Fantasiosa
Juanita o Charo nos da un disgusto: quiere ser enfermera como Florence Nightingale o investigadora como Marie Curie o médica de atención primaria
A veces, en mis fantasías, no tanto en mis deseos, juego con la posibilidad de haber tenido una hija. Le habría puesto Carola, como mi bisabuela paterna, o Isabel, como la hermana de mi madre —bueno, Isabel, hoy me lo pensaría dos veces—, o Vera o Violeta, si me agarrase a mi vena letraherida o botánica. Me gustan los nombres con el toque cursilón de los tebeos de mi pubertad: Esther, Gina, Lili… Si yo tuviese una hija, que acabaría llamándose Rosario o Juana porque a la faceta glamurosa de mi temperamento siempre se le impone el realismo, lo autóctono, lo vivo frente a lo pintado y el amor, quizá ella tendría hoy veintitantos —no querría ser yo una primípara añosa, bastantes apelativos malsonantes le cuelgan a una como para admitir otro proveniente de la obstetricia— y mi Charo o mi Juanita habría sacado los ojitos azules de papi y las pequitas de mamá. “¿Y el mal carácter?”, inquieren las amistades malas; yo respondo que el mal carácter no es de papá ni de mamá, tan contemporizadora, sino de las circunstancias de la vida. Porque nuestro mayor problema, en el marco del hipotético crecimiento de Charo o Juanita, habría sido orientarla en la elección de oficio. “Pero, a ti, ¿qué te interesa?”, preguntamos con angustia. Nosotros la habríamos apoyado en todo. Si hubiese optado por la revista, le habríamos comprado un tocado de plumas. Si hubiese querido ser arqueóloga de Google, nos habríamos documentado para saber cómo apoyarla desde nuestro infame desconocimiento; si se hubiese dedicado a la ebanistería, la habríamos provisto de las mejores escofinas y formones…

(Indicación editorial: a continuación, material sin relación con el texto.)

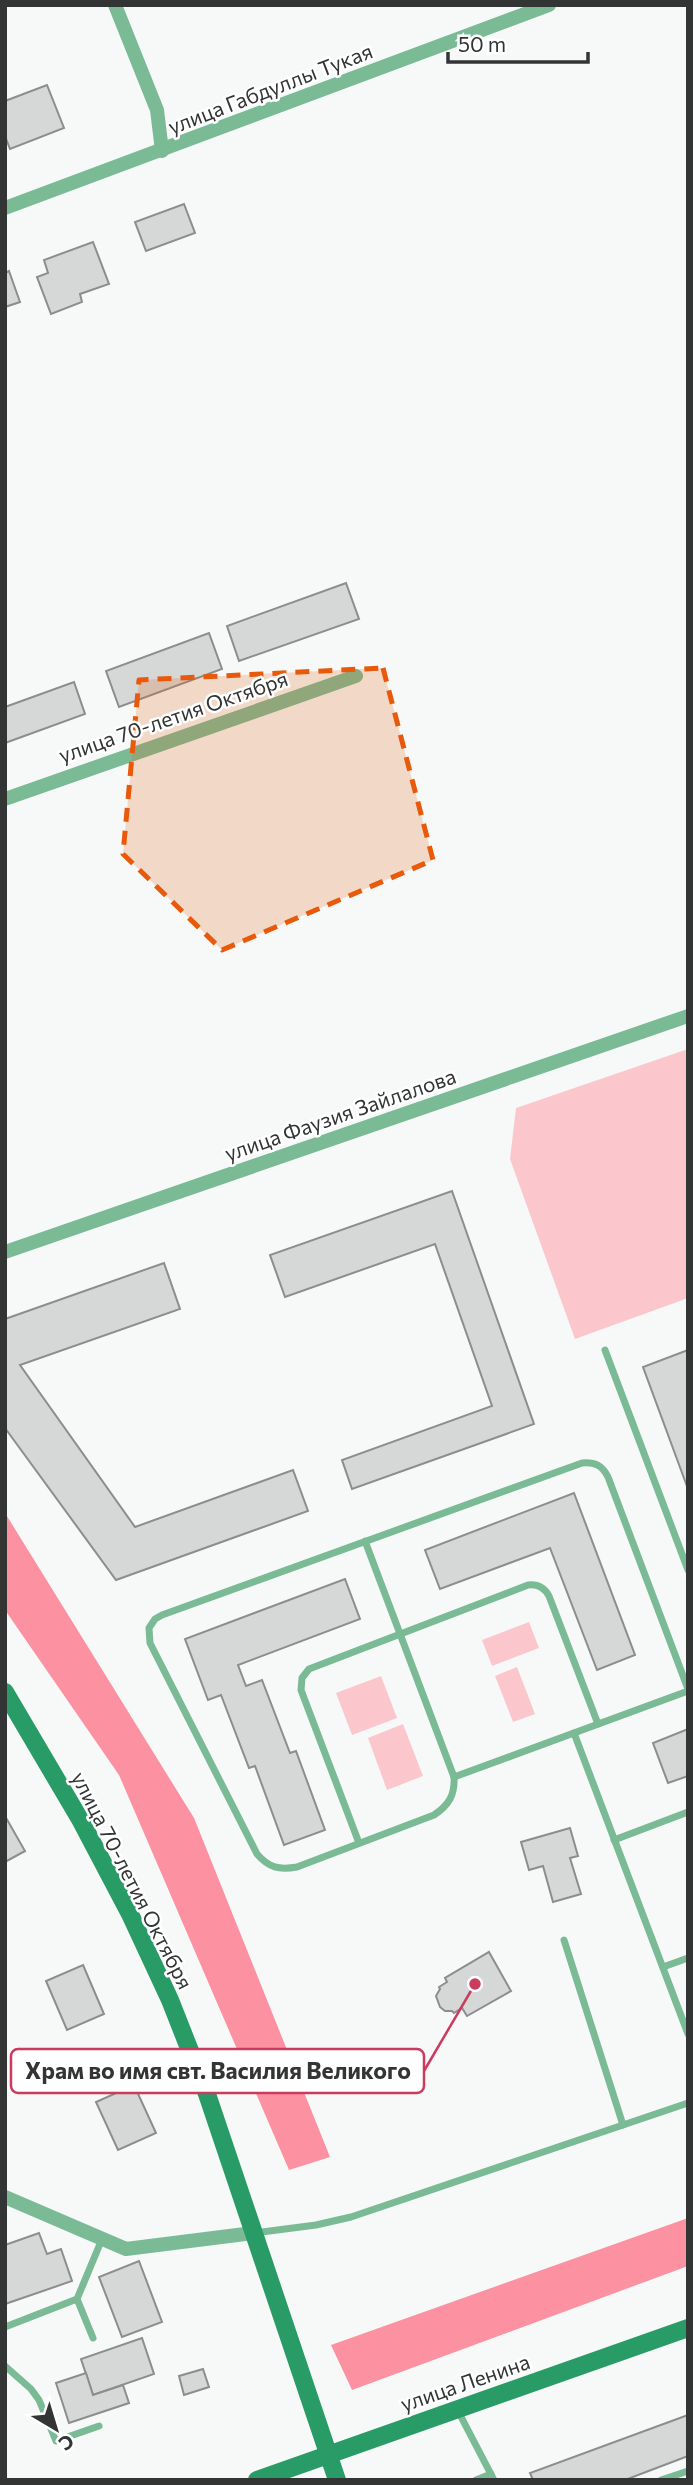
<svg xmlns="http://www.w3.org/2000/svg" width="693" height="2485" font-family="Commissioner,sans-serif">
  <rect width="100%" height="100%" fill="#f6f9f7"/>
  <g fill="#fbc7cd">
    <polygon points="688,1049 688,1298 575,1339 510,1159 516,1108"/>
    <polygon points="529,1622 539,1648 492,1666 482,1640"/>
    <polygon points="517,1667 535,1714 513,1722 495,1676"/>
    <polygon points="381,1676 397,1718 352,1735 336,1693"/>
    <polygon points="403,1724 423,1776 387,1790 368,1738"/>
  </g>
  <g fill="#fc91a1">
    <polygon points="5,1513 194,1818 330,2157 289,2170 119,1775 5,1610"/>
    <polygon points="688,2218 688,2266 352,2390 331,2345"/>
  </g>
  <g fill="#d5d8d6" stroke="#8b8e8d" stroke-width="2">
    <polygon points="47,85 64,128 10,149 5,136 5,101"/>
    <polygon points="184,204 195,233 146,251 135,222"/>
    <polygon points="93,242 109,284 80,294 82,302 51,314 37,277 48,273 44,260"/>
    <polygon points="9,271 20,302 5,307 5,273"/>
    <polygon points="346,583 359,619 239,661 227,626"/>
    <polygon points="209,633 222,669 119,707 106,671"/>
    <polygon points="74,682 85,714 5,743 5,707"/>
    <polygon points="452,1191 534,1424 352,1489 342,1460 492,1406 435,1244 285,1297 270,1255"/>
    <polygon points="164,1263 180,1309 20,1365 135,1527 293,1470 308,1511 116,1580 5,1428 5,1319"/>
    <polygon points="688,1350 688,1489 643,1367"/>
    <polygon points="574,1493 635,1655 597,1670 550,1548 440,1589 425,1550"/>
    <polygon points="345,1579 360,1619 238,1665 246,1686 262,1680 290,1753 296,1751 325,1830 284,1845 255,1766 249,1768 221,1695 208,1700 185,1639"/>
    <polygon points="688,1729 688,1776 668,1783 653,1743"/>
    <polygon points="5,1816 25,1851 5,1862"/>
    <polygon points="570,1828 578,1856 570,1858 581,1894 553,1902 543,1866 529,1870 521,1842"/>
    <polygon points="489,1952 511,1991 467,2016 462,2008 454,2013 452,2011 445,2011 440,2007 436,1996 440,1989 439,1987 447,1982 445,1978"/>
    <polygon points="83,1965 104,2014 67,2030 46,1981"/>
    <polygon points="134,2085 156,2133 118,2150 96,2102"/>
    <polygon points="39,2233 47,2254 61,2249 72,2281 5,2304 5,2245"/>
    <polygon points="139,2261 162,2322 122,2337 99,2277"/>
    <polygon points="142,2338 154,2374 93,2395 81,2359"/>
    <polygon points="203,2369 209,2387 184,2395 179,2376"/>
    <polygon points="86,2373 93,2395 123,2385 129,2403 69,2423 56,2383"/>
    <polygon points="688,2415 688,2456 625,2480 533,2480 530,2473"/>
  </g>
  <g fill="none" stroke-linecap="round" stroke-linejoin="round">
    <g stroke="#7abb96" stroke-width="7">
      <polyline points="605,1350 688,1570"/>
      <path d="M365,1541L454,1777C455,1795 449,1805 434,1815L297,1867C279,1870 269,1868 257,1854L150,1643L149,1628L155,1619L162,1615L582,1463C595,1462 602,1465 608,1477L688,1689"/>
      <polyline points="574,1733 688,2034"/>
      <polyline points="454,1777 688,1691"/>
      <polyline points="614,1840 688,1812"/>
      <path d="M359,1843L301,1690L302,1678L309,1669L528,1585C537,1584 544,1587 549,1596L598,1724"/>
      <polyline points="564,1940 623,2125"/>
      <polyline points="663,1967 688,1958"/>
      <polyline points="254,2233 316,2225 351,2217 688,2103"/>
      <polyline points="77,2299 93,2338"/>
      <polyline points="5,2327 77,2299 102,2239"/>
      <polyline points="5,2366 31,2389 39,2400 56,2441 99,2426"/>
      <polyline points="457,2409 494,2480"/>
      <polyline points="476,2480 491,2474"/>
      <polyline points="661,2480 688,2471"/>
    </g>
    <g stroke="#7abb96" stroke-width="14">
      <polyline points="115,5 157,110 162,151"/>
      <polyline points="5,208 549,5"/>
      <polyline points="5,799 356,676"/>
      <polyline points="5,1252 688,1016"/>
      <polyline points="5,2197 126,2249 253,2233"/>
    </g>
    <g stroke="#289b67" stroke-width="18">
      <polyline points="5,1692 81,1821 130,1914 170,2000 207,2094 337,2480"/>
      <polyline points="257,2480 688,2328"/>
    </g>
  </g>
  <path fill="#e8590c" fill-opacity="0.2" stroke="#e8590c" stroke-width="5" stroke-dasharray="14 9" stroke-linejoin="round" d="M383,668L433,860L222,950L123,854L139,680Z"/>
  <g text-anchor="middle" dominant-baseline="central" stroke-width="5" stroke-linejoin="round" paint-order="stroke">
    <g font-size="21" fill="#333434" stroke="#fff">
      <text transform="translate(270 88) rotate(-21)">улица Габдуллы Тукая</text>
      <text transform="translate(173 716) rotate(-19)">улица 70-летия Октября</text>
      <text transform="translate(340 1114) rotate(-19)">улица Фаузия Зайлалова</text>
      <text transform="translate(133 1880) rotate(63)">улица 70-летия Октября</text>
      <text transform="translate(465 2382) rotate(-19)">улица Ленина</text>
    </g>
  </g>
  <path fill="none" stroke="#ca3b5d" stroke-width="2.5" d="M475 1984L424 2071"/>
  <circle fill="#ca3b5d" stroke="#fff" stroke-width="2.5" cx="475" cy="1984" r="7"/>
  <rect fill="#fff" stroke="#ca3b5d" stroke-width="2.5" x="11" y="2049" width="413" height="44" rx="7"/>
  <g font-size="23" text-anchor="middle" font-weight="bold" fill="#333434">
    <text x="218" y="2079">Храм во имя свт. Василия Великого</text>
  </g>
  <rect width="693" height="2485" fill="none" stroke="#333434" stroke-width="14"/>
  <g transform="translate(56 2429) rotate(142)" stroke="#ffffff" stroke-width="5" paint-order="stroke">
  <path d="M0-5L12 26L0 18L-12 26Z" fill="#333434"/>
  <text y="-10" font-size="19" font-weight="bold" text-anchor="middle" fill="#333434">С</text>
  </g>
  <path d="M448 52v10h140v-10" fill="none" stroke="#333434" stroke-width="3.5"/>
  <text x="458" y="52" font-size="21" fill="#333434" stroke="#ffffff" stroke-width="5" paint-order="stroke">50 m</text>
</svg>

En nuestras fantasías, Juanita o Charo nos da un disgusto: quiere ser enfermera como Florence Nightingale o investigadora como Marie Curie o médica de atención primaria. Mi marido y yo estamos aterrados: “Chari, hija, ¿no preferirías llevar una página de web de perritos de una presidenta autonómica? Eso te puede garantizar un futuro”. No es que la estimulemos hacia el controvertido género de la literatura autobiográfica, pero también le proponemos: “Hija, ¿por qué no te echas un amante o amanta futbolista y lo cuentas en la tele?”. Mi marido remata: “Esos relatos se pagan bien”. Yo insisto: “Lo que importa, hija, son las audiencias. ¿No te resulta simpático, cercano, que el presidente del mundo nos proponga inyecciones de hidrogeles? ¡Tiene unas cosas!”. Pero nuestra Charo, erre que erre, se encastilla en su vocación sanitaria, y de nada sirve que le mostremos los sueldos de profesionales de enfermería y medicina, el éxodo del personal investigador, la falta de recursos en los centros públicos de salud; de nada sirve que le contemos la anécdota de la oncóloga que salvó de un cáncer chungo a su abuelito: mi padre no sabía si la próxima vez la encontraría en consulta porque firmaba contratos temporales bochornosos. Aunque quizá no tanto como los de esas enfermeras contratadas por un día hasta que se hartan y se van a Londres. En el polo opuesto, también hay sanitarios y sanitarias migrantes que no pueden ayudar en la crisis de la covid-19. Nuestra Chari persiste: “Yo quiero ser como María Blasco”. Mi marido me susurra: “Esta niña está loca”. Pero los dos nos miramos y soltamos una lágrima: en el fondo, estamos orgullosos de este obcecado fruto de nuestra imaginación.